Exercise instructions =
Pick out all lines of the entries that include the word "should" and copy them.

Records for the task =
┌──
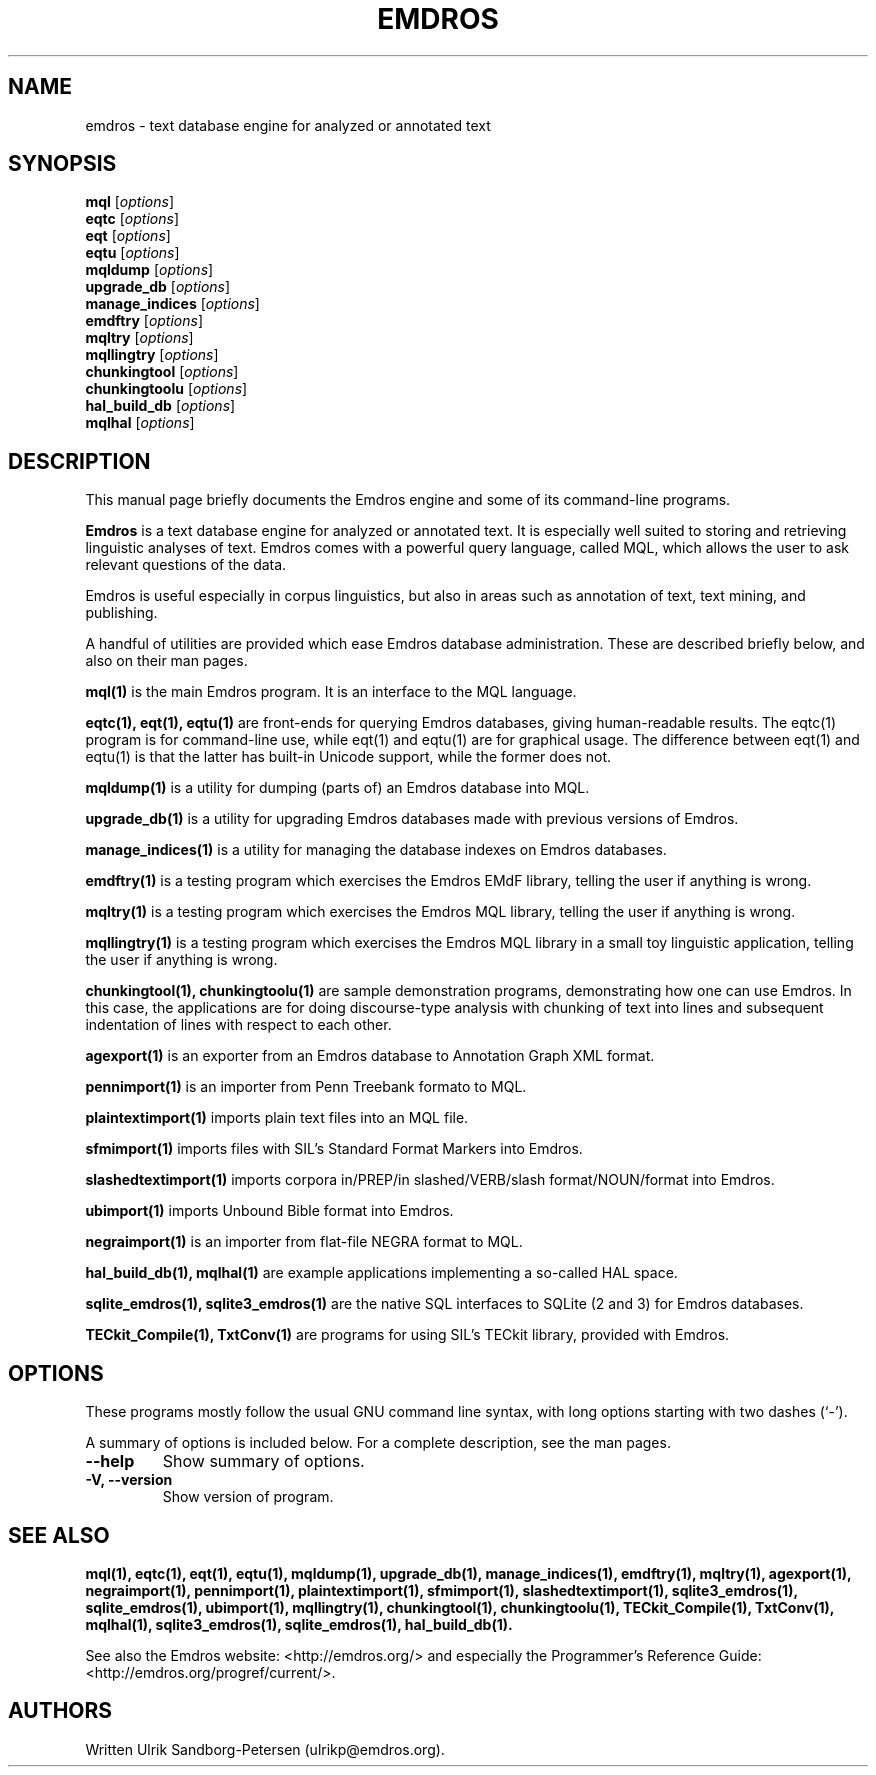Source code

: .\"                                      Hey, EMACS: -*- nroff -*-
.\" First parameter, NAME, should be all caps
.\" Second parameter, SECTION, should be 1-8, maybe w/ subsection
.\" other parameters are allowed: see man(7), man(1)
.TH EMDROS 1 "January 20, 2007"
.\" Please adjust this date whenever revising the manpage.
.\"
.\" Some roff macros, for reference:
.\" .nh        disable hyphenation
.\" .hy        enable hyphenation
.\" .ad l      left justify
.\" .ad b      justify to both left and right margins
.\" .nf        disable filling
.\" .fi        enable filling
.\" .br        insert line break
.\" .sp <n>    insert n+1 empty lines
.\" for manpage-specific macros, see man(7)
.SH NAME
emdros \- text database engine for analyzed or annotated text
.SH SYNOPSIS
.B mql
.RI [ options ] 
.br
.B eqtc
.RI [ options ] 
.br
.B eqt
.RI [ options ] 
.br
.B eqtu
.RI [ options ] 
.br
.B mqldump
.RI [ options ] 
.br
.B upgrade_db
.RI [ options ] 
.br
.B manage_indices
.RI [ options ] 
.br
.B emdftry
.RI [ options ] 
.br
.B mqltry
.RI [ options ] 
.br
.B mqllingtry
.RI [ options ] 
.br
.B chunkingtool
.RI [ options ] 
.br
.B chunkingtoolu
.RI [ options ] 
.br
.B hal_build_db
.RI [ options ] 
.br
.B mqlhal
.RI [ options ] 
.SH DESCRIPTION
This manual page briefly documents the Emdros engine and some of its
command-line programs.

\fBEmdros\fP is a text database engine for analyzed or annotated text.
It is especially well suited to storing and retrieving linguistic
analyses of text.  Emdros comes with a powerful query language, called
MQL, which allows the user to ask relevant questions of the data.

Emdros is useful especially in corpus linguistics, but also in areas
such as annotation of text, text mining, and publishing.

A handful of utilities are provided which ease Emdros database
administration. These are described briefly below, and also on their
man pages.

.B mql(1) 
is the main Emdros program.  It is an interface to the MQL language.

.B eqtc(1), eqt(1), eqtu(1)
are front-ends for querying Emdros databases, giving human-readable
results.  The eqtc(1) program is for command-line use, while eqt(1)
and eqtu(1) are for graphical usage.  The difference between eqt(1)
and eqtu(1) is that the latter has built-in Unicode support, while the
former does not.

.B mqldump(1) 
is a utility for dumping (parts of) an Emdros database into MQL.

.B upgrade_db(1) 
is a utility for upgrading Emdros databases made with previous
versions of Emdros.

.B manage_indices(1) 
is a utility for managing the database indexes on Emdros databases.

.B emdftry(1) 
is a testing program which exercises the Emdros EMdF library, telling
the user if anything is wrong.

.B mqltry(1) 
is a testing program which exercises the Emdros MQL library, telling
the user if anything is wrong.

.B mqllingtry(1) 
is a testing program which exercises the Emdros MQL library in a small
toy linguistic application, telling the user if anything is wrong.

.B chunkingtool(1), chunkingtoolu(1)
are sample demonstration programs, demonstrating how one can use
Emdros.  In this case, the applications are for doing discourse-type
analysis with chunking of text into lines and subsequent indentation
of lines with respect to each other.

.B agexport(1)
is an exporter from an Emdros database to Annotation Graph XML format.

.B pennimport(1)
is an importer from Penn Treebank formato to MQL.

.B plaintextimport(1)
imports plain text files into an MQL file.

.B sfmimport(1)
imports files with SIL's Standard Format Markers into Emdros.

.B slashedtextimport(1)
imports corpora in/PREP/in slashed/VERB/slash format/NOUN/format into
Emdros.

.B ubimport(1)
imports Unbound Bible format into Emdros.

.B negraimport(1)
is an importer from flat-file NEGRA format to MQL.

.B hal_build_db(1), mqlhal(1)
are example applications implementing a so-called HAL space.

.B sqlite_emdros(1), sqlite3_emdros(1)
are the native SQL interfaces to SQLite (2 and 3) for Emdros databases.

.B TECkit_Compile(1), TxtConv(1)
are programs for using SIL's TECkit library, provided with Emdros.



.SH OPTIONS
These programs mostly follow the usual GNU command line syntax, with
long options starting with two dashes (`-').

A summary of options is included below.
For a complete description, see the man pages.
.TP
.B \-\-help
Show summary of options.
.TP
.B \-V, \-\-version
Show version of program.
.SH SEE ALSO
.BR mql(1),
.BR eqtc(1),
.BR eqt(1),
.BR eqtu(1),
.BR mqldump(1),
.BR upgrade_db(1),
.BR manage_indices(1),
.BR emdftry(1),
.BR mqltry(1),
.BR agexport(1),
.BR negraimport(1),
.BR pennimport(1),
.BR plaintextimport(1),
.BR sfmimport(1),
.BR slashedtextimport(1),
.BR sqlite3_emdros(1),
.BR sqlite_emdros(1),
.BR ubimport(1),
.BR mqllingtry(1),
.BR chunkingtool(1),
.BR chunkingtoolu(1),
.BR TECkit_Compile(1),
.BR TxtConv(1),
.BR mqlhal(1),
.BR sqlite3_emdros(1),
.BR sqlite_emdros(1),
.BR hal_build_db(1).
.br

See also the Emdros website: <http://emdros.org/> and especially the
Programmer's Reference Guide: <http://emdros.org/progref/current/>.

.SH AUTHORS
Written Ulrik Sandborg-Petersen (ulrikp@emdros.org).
└──
┌──
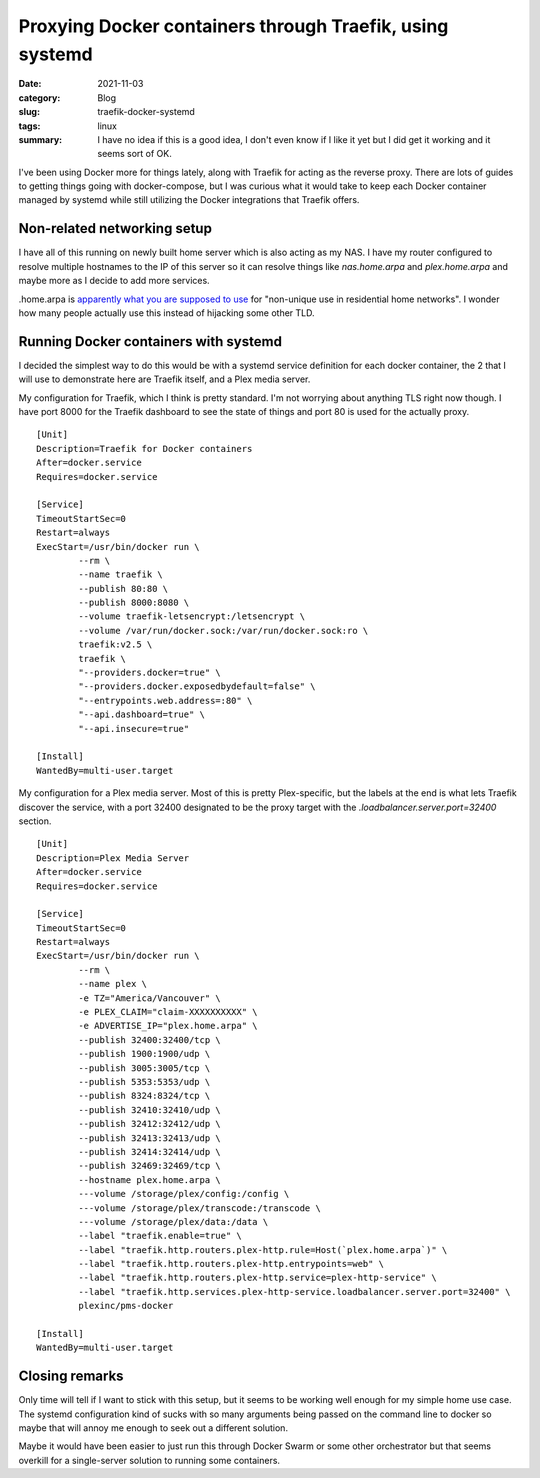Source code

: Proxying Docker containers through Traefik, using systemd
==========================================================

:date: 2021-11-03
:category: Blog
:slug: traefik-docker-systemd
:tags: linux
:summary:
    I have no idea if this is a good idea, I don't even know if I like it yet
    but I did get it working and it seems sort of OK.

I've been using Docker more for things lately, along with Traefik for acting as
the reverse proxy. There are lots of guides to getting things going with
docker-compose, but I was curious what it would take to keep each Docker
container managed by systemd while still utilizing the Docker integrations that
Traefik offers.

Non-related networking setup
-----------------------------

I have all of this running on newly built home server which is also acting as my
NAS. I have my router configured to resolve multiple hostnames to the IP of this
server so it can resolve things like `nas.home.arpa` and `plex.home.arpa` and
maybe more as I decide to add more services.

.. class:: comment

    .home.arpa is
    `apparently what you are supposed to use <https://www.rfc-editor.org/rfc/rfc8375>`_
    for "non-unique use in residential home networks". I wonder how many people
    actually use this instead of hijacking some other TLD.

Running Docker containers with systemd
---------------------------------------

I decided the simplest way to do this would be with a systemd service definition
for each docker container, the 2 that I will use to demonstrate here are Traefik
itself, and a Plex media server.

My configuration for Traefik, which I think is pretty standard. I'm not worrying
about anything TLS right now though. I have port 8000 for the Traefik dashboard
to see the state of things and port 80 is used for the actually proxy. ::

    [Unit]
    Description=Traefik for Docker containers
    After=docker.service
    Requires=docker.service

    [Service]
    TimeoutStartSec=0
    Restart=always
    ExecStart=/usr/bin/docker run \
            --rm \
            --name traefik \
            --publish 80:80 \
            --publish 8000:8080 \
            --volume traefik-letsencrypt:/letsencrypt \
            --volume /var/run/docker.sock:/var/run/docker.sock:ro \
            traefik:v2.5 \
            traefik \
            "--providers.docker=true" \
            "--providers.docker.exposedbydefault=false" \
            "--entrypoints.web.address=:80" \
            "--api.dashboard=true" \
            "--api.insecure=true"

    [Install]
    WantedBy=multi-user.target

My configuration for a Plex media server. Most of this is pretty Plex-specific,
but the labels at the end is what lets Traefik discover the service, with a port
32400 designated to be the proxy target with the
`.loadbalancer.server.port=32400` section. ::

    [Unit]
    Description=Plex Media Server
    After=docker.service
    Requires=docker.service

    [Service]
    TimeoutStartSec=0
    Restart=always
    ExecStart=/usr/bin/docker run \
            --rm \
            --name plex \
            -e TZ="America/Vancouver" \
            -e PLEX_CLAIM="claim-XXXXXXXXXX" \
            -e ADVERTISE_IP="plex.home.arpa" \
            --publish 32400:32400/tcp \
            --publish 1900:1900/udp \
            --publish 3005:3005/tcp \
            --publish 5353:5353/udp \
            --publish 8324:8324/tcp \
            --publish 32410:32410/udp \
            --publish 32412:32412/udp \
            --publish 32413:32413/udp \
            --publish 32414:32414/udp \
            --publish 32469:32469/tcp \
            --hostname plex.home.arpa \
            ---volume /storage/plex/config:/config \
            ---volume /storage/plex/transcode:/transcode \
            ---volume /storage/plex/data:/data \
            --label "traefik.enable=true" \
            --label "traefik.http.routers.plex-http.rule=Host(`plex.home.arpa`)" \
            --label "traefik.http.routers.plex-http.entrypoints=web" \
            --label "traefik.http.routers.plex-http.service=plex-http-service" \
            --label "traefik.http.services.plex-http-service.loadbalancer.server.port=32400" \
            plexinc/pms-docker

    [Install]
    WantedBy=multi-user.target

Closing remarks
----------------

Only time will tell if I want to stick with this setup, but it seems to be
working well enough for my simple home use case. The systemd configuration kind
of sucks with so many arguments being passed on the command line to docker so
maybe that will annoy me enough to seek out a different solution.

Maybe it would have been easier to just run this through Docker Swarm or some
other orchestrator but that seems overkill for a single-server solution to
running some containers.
└──
Result =
.\" First parameter, NAME, should be all caps
.\" Second parameter, SECTION, should be 1-8, maybe w/ subsection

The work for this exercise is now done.